Elly Page, a senior legal adviser at the International Center for Not-for-Profit Law that tracks bills limiting the right to protest, told The New York Times Wednesday that so far this year, the number of anti-protest bills are already more than double the number introduced in any other year.
The legislative proposals include those which GOP lawmakers say attempt to combat rioting and support law enforcement personnel in responding to unlawful protests.
The bills come following months of demonstrations spurred in part by the May police killing of George Floyd. Former Minneapolis police officer Derek Chauvin, who kneeled on Floyd’s neck for roughly nine minutes, was found guilty Tuesday of murder and manslaughter.
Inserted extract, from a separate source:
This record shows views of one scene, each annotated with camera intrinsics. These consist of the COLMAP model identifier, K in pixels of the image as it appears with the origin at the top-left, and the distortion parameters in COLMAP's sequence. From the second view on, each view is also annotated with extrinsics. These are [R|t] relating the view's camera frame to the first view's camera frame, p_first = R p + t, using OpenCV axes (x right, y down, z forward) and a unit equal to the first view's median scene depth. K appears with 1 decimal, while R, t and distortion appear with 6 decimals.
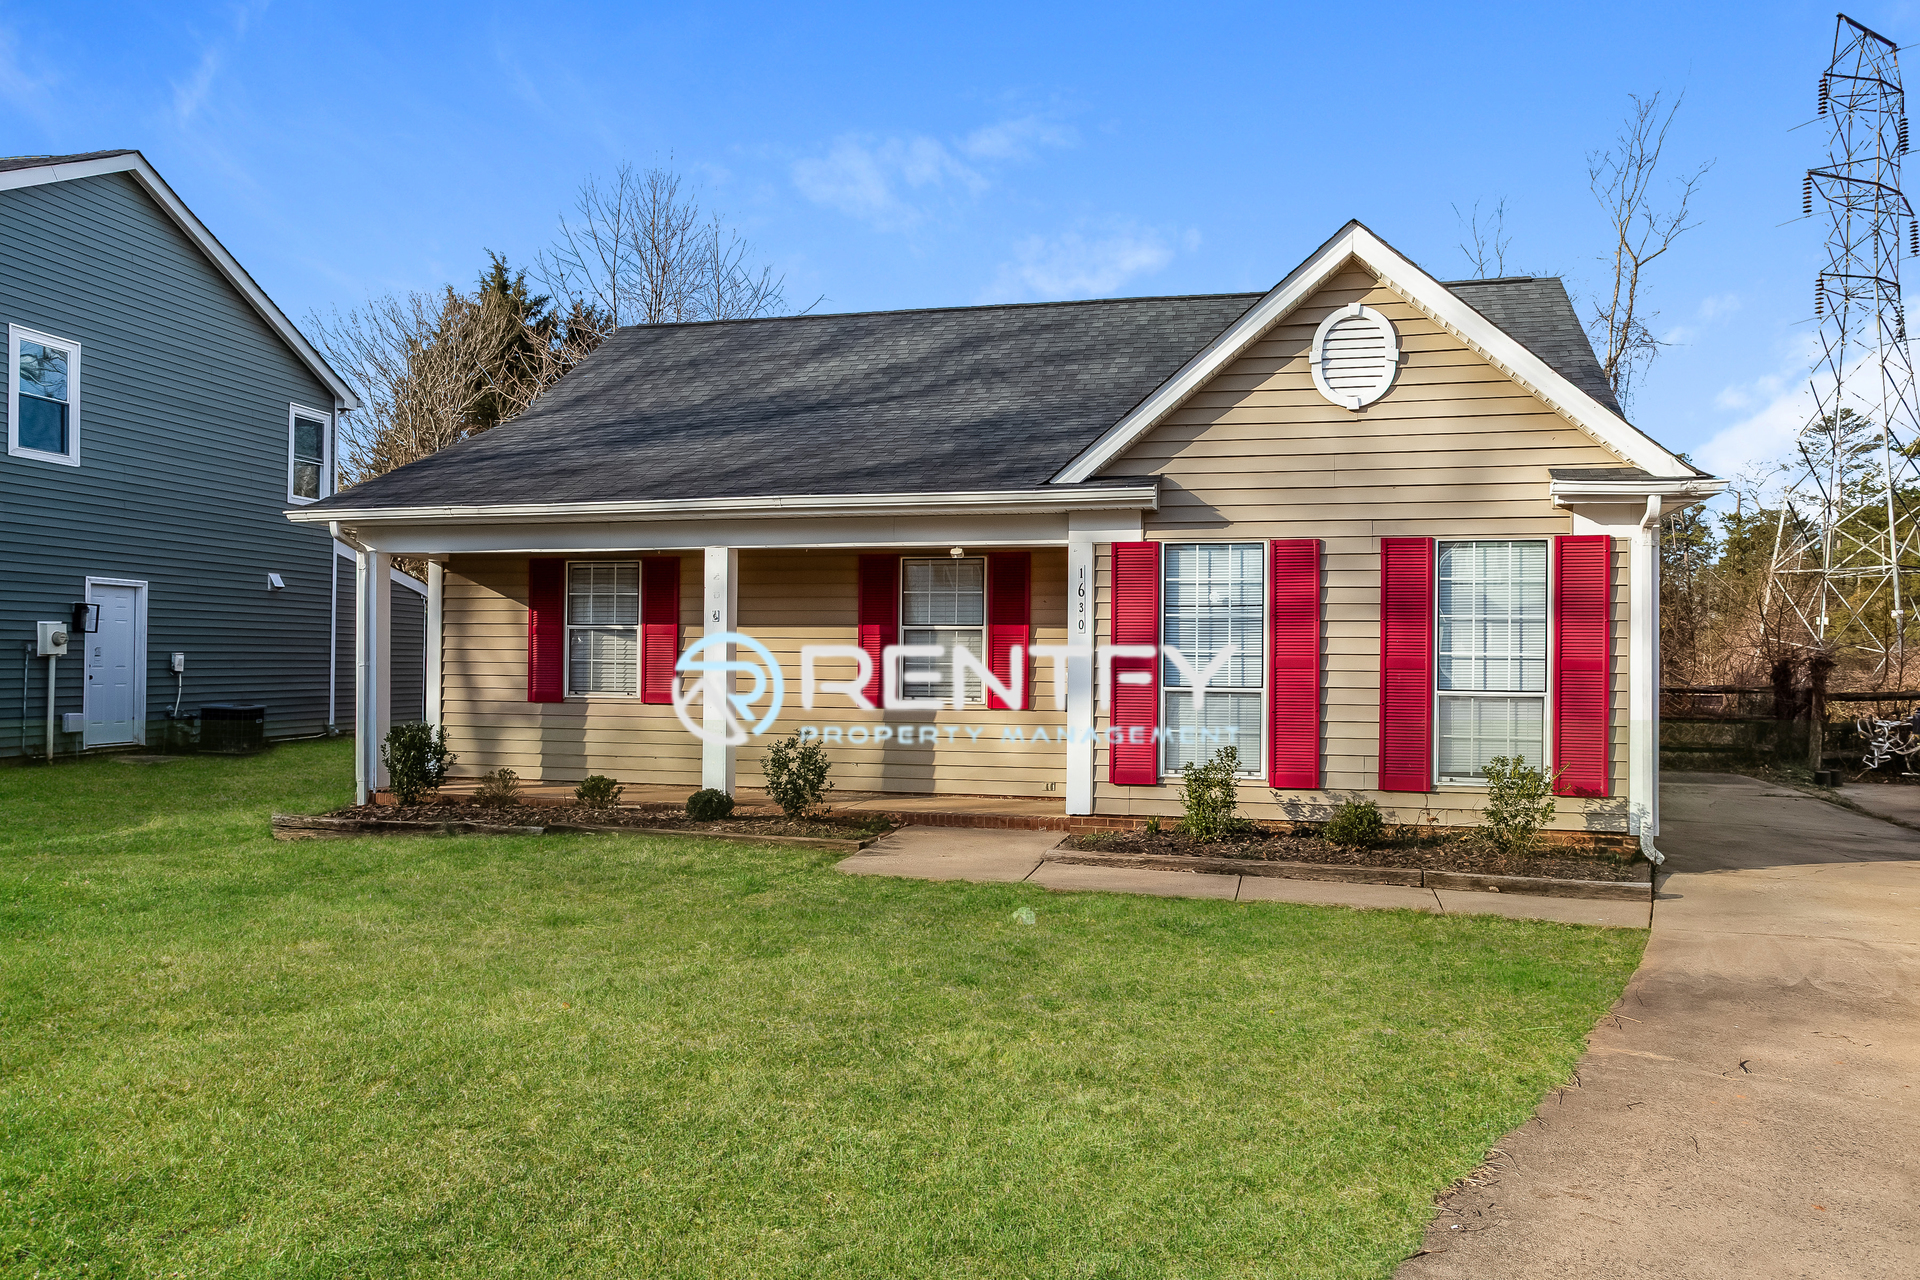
lens RADIAL K [[1410.2, 0, 953.1], [0, 1410.2, 642.0], [0, 0, 1]] dist [-0.010293, 0.026975]
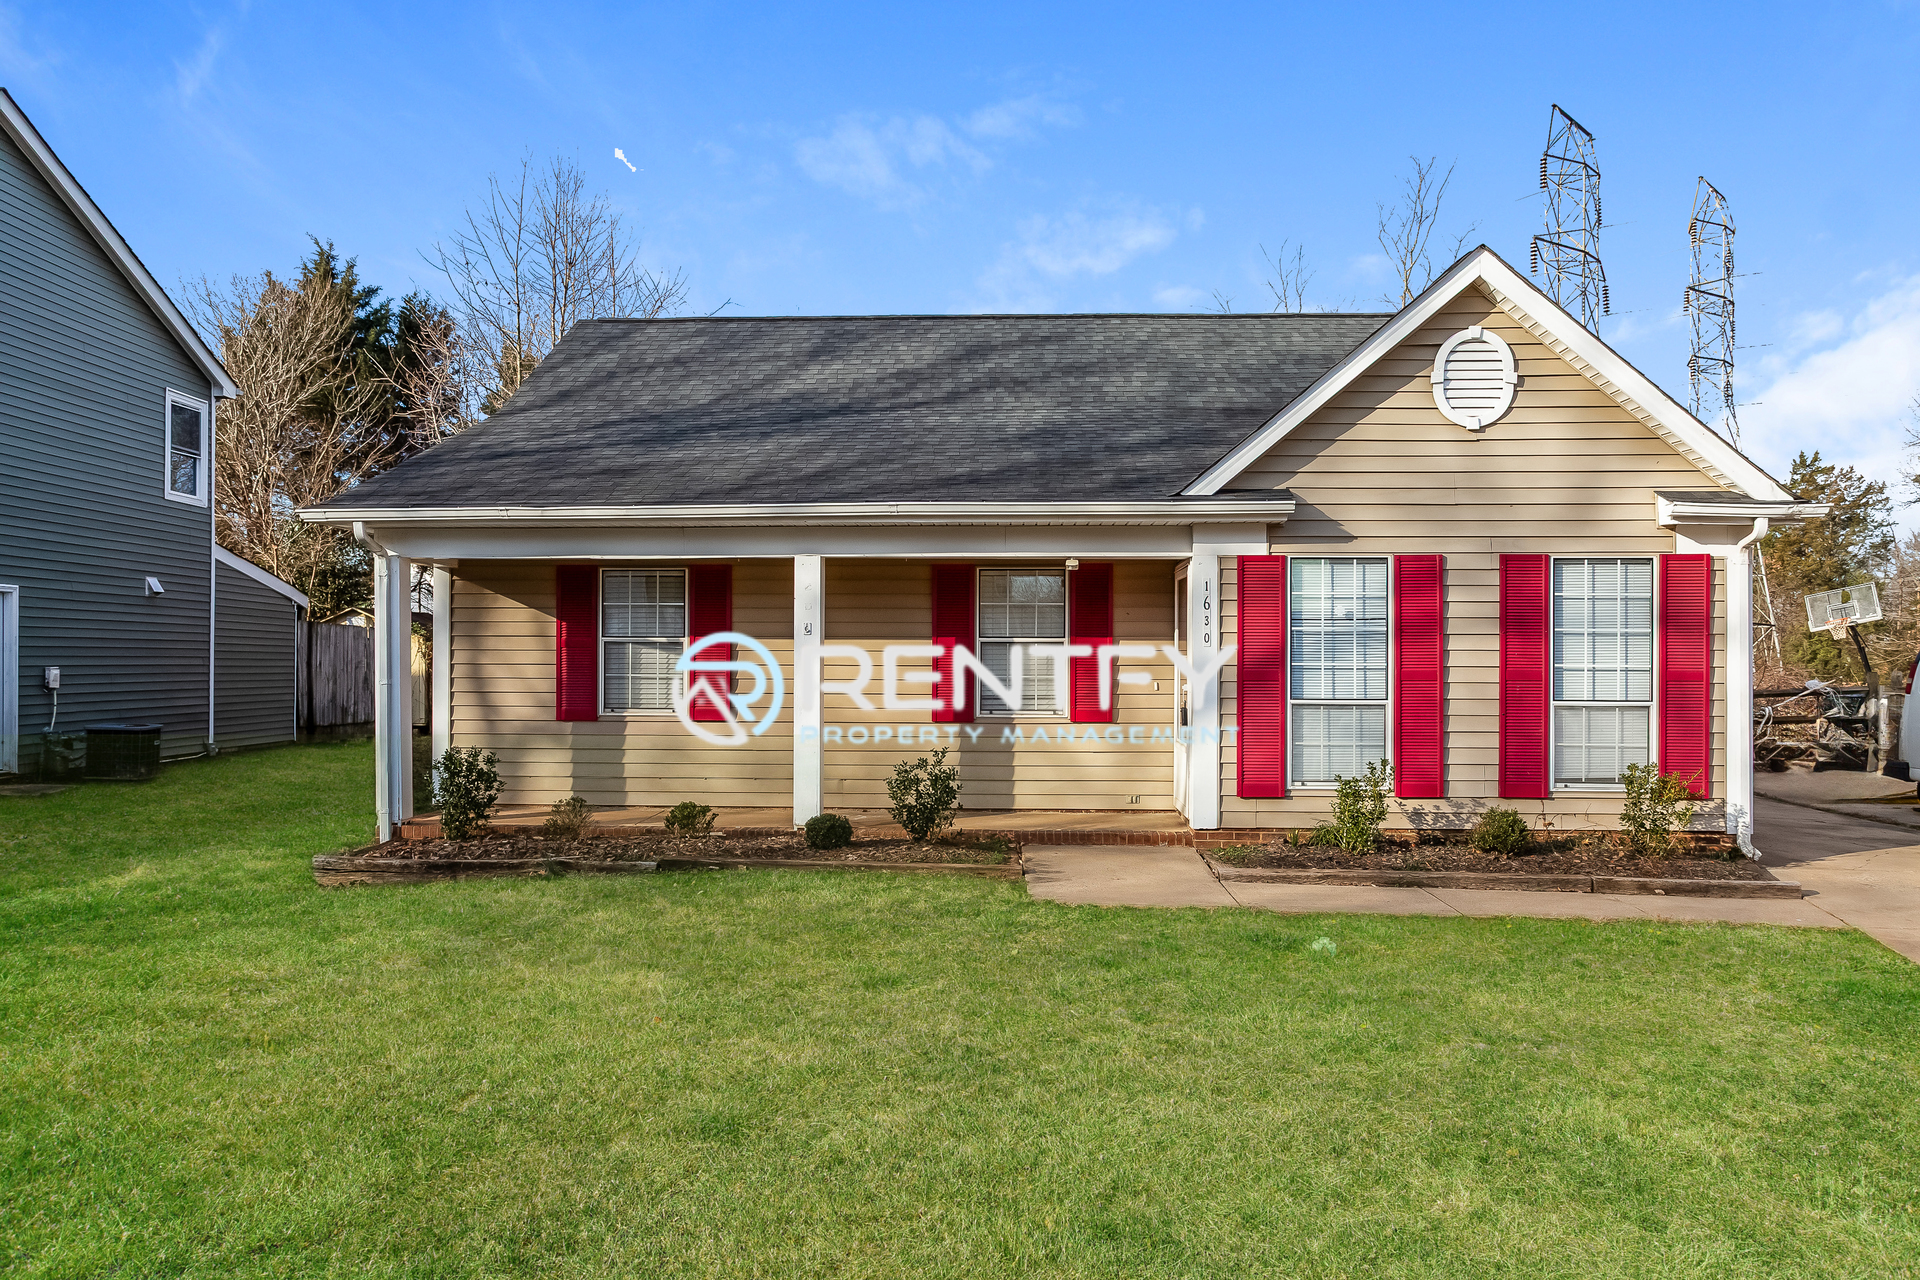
lens RADIAL K [[1322.3, 0, 960.4], [0, 1322.3, 656.1], [0, 0, 1]] dist [-0.010883, 0.007006]
pose [[0.978602, -0.005271, 0.205696, -0.244521], [0.003153, 0.999939, 0.010624, -0.008977], [-0.205739, -0.009748, 0.978558, 0.112018]]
However, additional protests over the recent police killings of 20-year-old Daunte Wright and 13-year-old Adam Toledo have spurred concerns of further civil unrest and riots throughout the country, thus reigniting calls from Republicans for more police presence and support.
Among the wave of anti-protest bills is one signed into law by Florida Gov. Ron DeSantis (R) on Monday. Known as the “anti-riot bill,” the measure requires that cities receive state approval before cutting police budgets and makes it a felony to destroy historical structures, including flags and memorials, during protests.
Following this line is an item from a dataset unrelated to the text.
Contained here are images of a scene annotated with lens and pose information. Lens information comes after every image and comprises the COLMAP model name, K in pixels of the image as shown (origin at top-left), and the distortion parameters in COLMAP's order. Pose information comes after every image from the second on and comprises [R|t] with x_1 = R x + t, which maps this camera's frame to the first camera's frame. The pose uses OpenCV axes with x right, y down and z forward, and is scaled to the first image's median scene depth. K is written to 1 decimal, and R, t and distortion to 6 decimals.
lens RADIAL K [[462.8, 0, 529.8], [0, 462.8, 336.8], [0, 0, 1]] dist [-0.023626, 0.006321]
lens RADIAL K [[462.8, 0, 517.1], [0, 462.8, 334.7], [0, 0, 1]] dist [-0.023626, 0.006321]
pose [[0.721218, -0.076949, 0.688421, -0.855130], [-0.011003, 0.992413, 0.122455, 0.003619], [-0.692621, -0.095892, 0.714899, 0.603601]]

The law, which goes into effect immediately, also includes a number of other penalties, including increasing the charge for battery on a police officer during a riot to a minimum of six months in jail.
DeSantis praised the law during a news conference Monday, calling it “the strongest anti-rioting, pro-law enforcement piece of legislation in the country.”
GOP-controlled legislatures in Oklahoma and Iowa have recently passed bills that seek to grant immunity to drivers who strike or injure protesters with their vehicles in public streets during demonstrations, and a Republican bill in Indiana would prohibit anyone convicted of unlawful assembly from working in a state or local government role.
In Minnesota, a bill proposed in the state Senate earlier this month would prevent those convicted of an unlawful protest violation from receiving student loans or other forms of financial aid, including unemployment benefits.
While the measures have secured widespread support from Republicans, Democrats and civil rights advocacy groups argue that the wave of proposals could threaten Americans’ First Amendment rights to free speech and lawful assembly.
Vera Eidelman, a lawyer at the American Civil Liberties Union, told the Times Wednesday that the bills are “consistent with the general trend of legislators’ responding to powerful and persuasive protests by seeking to silence them rather than engaging with the message of the protests.”